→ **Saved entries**
-------

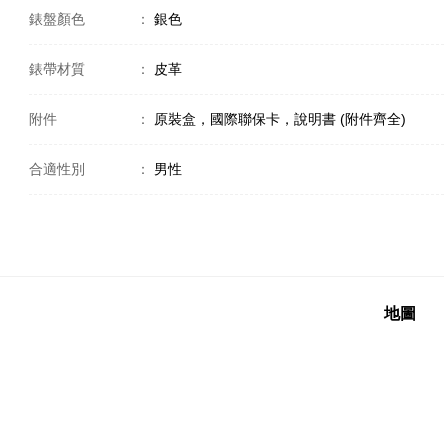
錶盤顏色
：
銀色
錶帶材質
：
皮革
附件
：
原裝盒，國際聯保卡，說明書 (附件齊全)
合適性別
：
男性
地圖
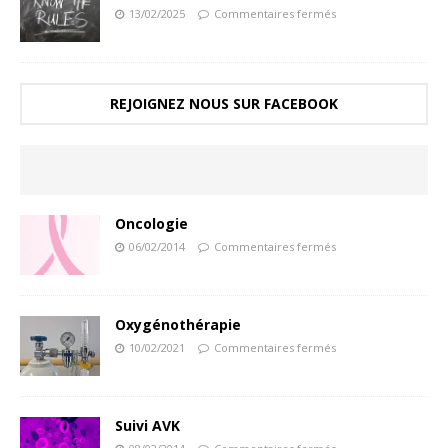
13/02/2025
Commentaires fermés
REJOIGNEZ NOUS SUR FACEBOOK
Oncologie
06/02/2014
Commentaires fermés
Oxygénothérapie
10/02/2021
Commentaires fermés
Suivi AVK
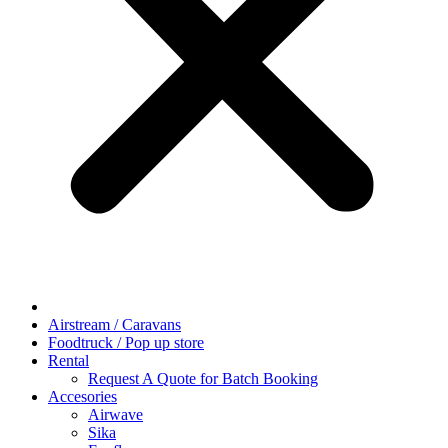
Airstream / Caravans
Foodtruck / Pop up store
Rental
Request A Quote for Batch Booking
Accesories
Airwave
Sika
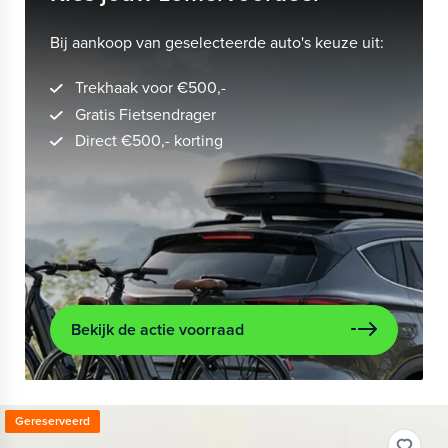
Bij aankoop van geselecteerde auto's keuze uit:
Trekhaak voor €500,-
Gratis Fietsendrager
Direct €500,- korting
Bekijk de actie voorraad
Gereserveerd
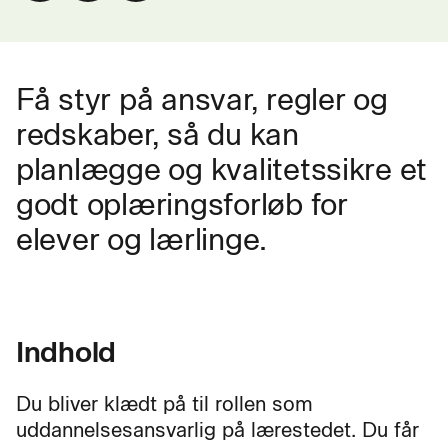
Få styr på ansvar, regler og
redskaber, så du kan
planlægge og kvalitetssikre et
godt oplæringsforløb for
elever og lærlinge.
Indhold
Du bliver klædt på til rollen som
uddannelsesansvarlig på lærestedet. Du får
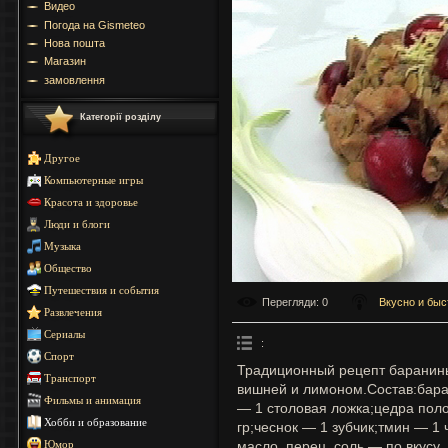
Видео
Погода на Gismeteo
Нова пошта
Магазин
замовлення
Категорії розділу
Другое
Компьютерные игры
Красота и здоровье
Люди и блоги
Музыка
Общество
Путешествия и события
Перегляди
: 0
Вкусно и быс
Развлечения
Сериалы
:
Спорт
Традиционный рецепт баранины
Транспорт
вишней и лимоном.Состав:бара
Фильмы и анимация
— 1 столовая ложка;цедра пол
Хобби и образование
гр;чеснок — 1 зубчик;тмин — 1 
масло, перец, соль — по вкусу.
Юмор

-------

→ **TASK DETAILS**
Reproduce all of the lines above, substituting "Commentaires ouverts" for every occurrence of "Commentaires fermés" and keeping everything else unchanged. Omit the pictures from your output.

→ **RESPONSE TO THIS EXERCISE**
錶盤顏色
：
銀色
錶帶材質
：
皮革
附件
：
原裝盒，國際聯保卡，說明書 (附件齊全)
合適性別
：
男性
地圖
13/02/2025
Commentaires ouverts
REJOIGNEZ NOUS SUR FACEBOOK
Oncologie
06/02/2014
Commentaires ouverts
Oxygénothérapie
10/02/2021
Commentaires ouverts
Suivi AVK
Airstream / Caravans
Foodtruck / Pop up store
Rental
Request A Quote for Batch Booking
Accesories
Airwave
Sika
Bij aankoop van geselecteerde auto's keuze uit:
Trekhaak voor €500,-
Gratis Fietsendrager
Direct €500,- korting
Bekijk de actie voorraad
Gereserveerd
Få styr på ansvar, regler og
redskaber, så du kan
planlægge og kvalitetssikre et
godt oplæringsforløb for
elever og lærlinge.
Indhold
Du bliver klædt på til rollen som
uddannelsesansvarlig på lærestedet. Du får
Видео
Погода на Gismeteo
Нова пошта
Магазин
замовлення
Категорії розділу
Другое
Компьютерные игры
Красота и здоровье
Люди и блоги
Музыка
Общество
Путешествия и события
Перегляди
: 0
Вкусно и быс
Развлечения
Сериалы
:
Спорт
Традиционный рецепт баранины
Транспорт
вишней и лимоном.Состав:бара
Фильмы и анимация
— 1 столовая ложка;цедра пол
Хобби и образование
гр;чеснок — 1 зубчик;тмин — 1 
масло, перец, соль — по вкусу.
Юмор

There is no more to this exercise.